Shroud of the Avatar

This week, an MMO in the style of the classics left early access. Nostalgic for the so-called glory days, I gave it a go. Shroud of the Avatar: Forsaken Virtues is a fantasy MMO designed by Richard Garriott, creator of 1997’s groundbreaking online role-playing game Ultima Online. It’s a return to Garriott’s “innovative early work,” reads Shroud of the Avatar‘s Kickstarter page, which raised nearly $US2 ($3) million to make the game.

Five hours in, Shroud of the Avatar taught me that it’s not a return to MMO’s glory days I want, which may be as much on me as it is on the game.

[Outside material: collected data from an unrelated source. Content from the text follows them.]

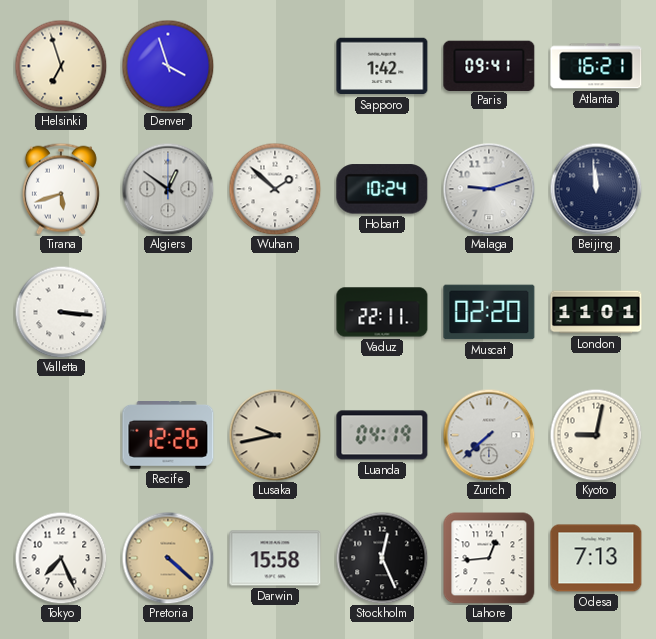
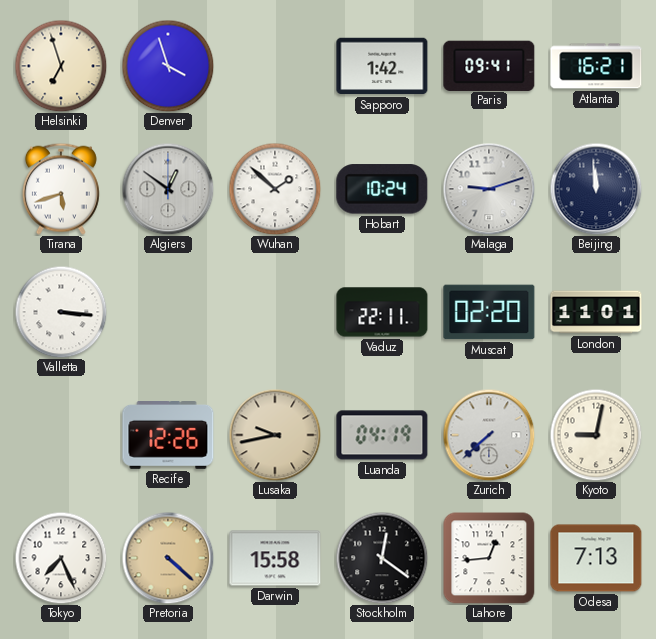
Stockholm: 12:26 -> 12:21
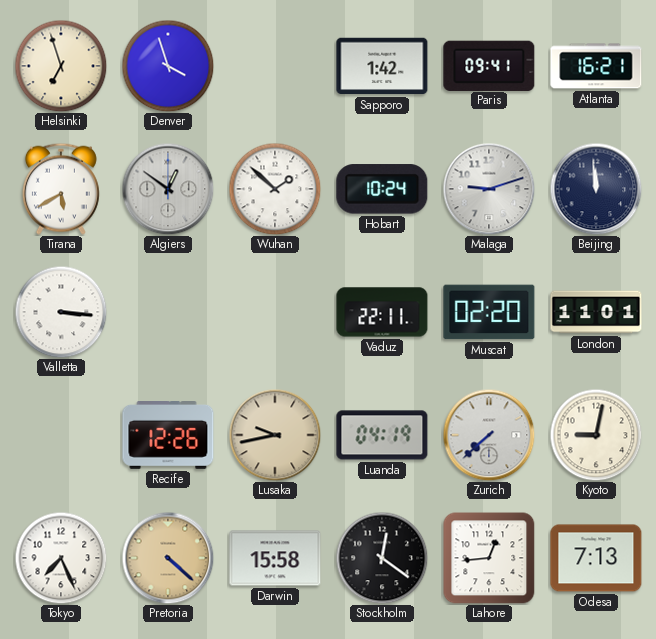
Tirana: 5:42 -> 5:40
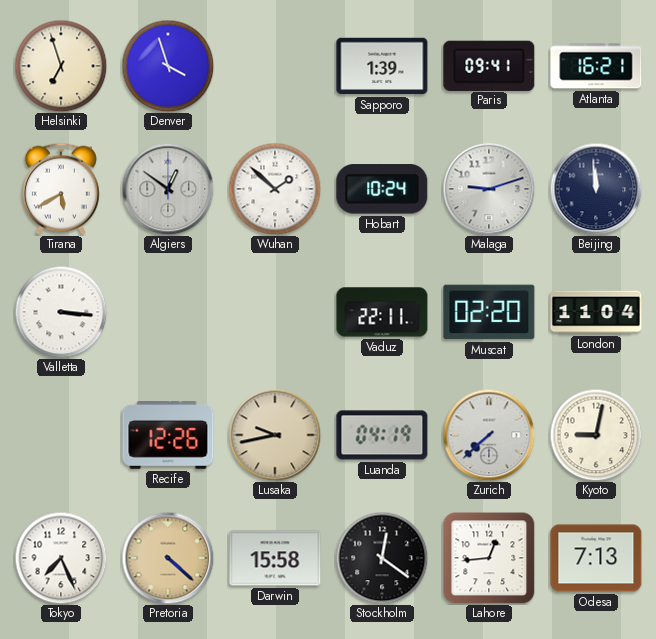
Sapporo: 1:42 -> 1:39
London: 11:01 -> 11:04
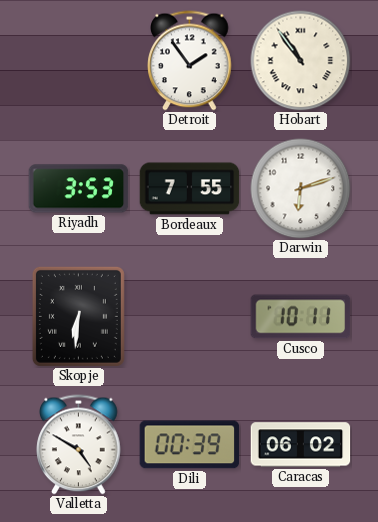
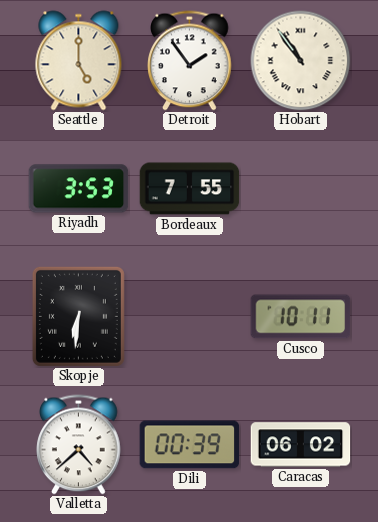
Seattle: none -> 5:00
Darwin: 6:12 -> none
Valletta: 4:50 -> 4:38
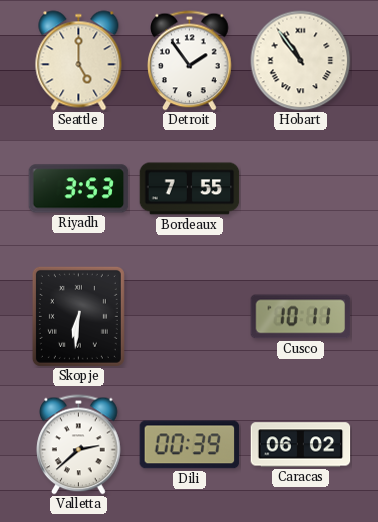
Valletta: 4:38 -> 2:38
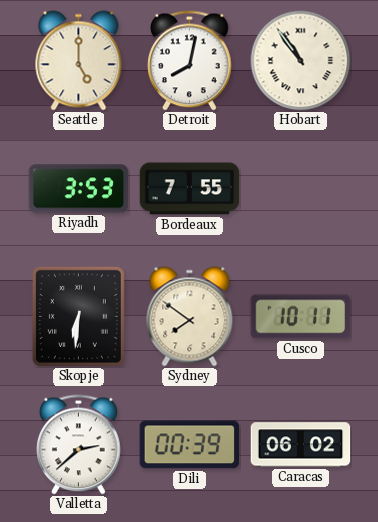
Detroit: 1:54 -> 8:02
Sydney: none -> 7:51
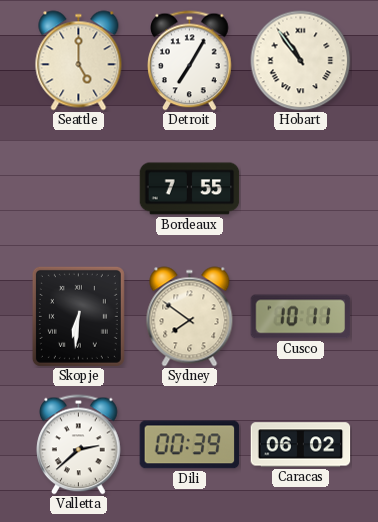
Detroit: 8:02 -> 7:05
Riyadh: 3:53 -> none
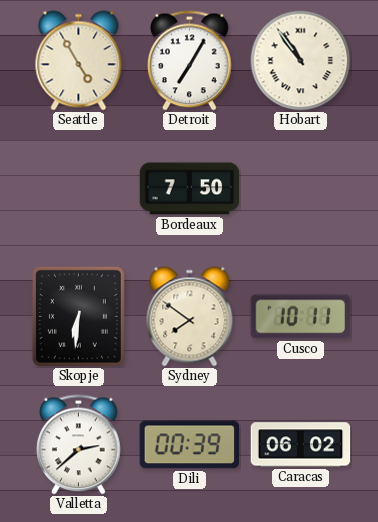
Seattle: 5:00 -> 4:55
Bordeaux: 7:55 -> 7:50
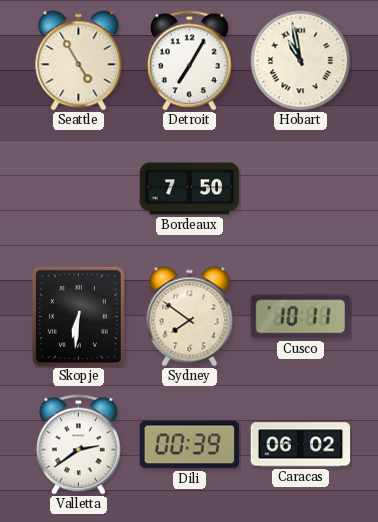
Hobart: 10:54 -> 10:58
Valletta: 2:38 -> 2:39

Shroud of the Avatar wasn’t necessarily going to take me back to the specific MMO glory days I was looking for, but I was eager to try it. When I say “glory days,” MMO-heads know what I’m talking about: Mid-’00s Final Fantasy XI, Guild Wars, early World of Warcraft. There were years when basically the only thing I enjoyed was playing Final Fantasy XI. Why? It didn’t have mind-blowing graphics.

Its combat system wasn’t challenging, innovative or high-stakes. And it certainly wasn’t because it was it was easy to make progress. FFXI‘s wondrous zones — a mushroomy forrest, a sprawling ice castle, a glowing sky city — kept me curious. Its punishing grind made each small victory a celebration. Its community, back in 2005 or so, was tight-knit, ever-helpful.

There were rites of passage, like running to the Jeuno zone for the first time — an hours-long undertaking, that almost certainly required a friendly human guide to ward off aggressive monsters.

New MMOs tend to be so slick. Publisher Square Enix smoothed down FFXI‘s rough edges with the MMO’s 2013 incarnation, Final Fantasy XIV: A Realm Reborn. Its character creator is exceptional. Its tutorial is thorough. It’s effortless to figure out where you’re going, how to get there, who to talk to. The game’s graphics are beautiful and its systems coherent. Yet, I was struck by how low-stakes everything felt, despite the game’s overwhelming beauty and ease-of-play.

Playing it with my MMO-loving friends, who whiled away their childhoods in a similar fashion, FFXIV and its modern MMO kin feel a little heartless.

Shroud of the Avatar has heart and does feel like a throwback to at least one past MMO age. The player, an avatar in a medieval fantasy world, learns of a new evil that’s overtaking New Britannia. It’s a divided world, rebuilding after some cataclysm years ago. Its people are slowly developing mechanical technology, a fun insertion in the traditionally-styled MMO.

After an Oracle determines the player’s class, she travels across the world, learning of the growing evil and fighting its ever-stronger incarnations. In Shroud of the Avatar‘s online mode (there’s an offline one, too), you and a couple hundred players develop your Virtues to ward off evil. It sounds like a “glory days” MMO, looks like one, and plays like one, too.

Combat is a pretty basic auto-fight with a few extra skills thrown in — although you can opt for a deck-building mechanic for their skills. Looting a corpse means clicking on a dead body and taking their money and items. Talking to NPCs, you can ask them more questions with a keyword system (a la the Ultima franchise) that sometimes works and sometimes assigns you quests you don’t want.

Players can also type whatever they want to NPCs, but whenever I did that, the NPCs responded something a little nonsensical. If you die, you have to wait about four minutes to respawn unless somebody resurrects you. Holding a torch means not holding a shield.

I appreciated how dedicated Shroud of the Avatar was to accessing the retro style of its predecessors. In practice, I felt like I’d played this game before, years ago. Although its story is filled with unique plot points and world-building details, I didn’t feel a desire to continue the game. Shroud of the Avatar felt all too familiar.

Is a return of MMOs’ so-called glory days what I want, or do I want there to be new glory days? A decade after binging on the MMOs of the time, perhaps it’s time to admit my tastes have changed. Top-tier graphics can sell a game, I admit.

Unique combat mechanics and a fresh world (preferably not medieval-style fantasy) might whet my palate to figure a game out. Perhaps once MMOs stop trying to recapture their own ghosts, we’ll see something really special.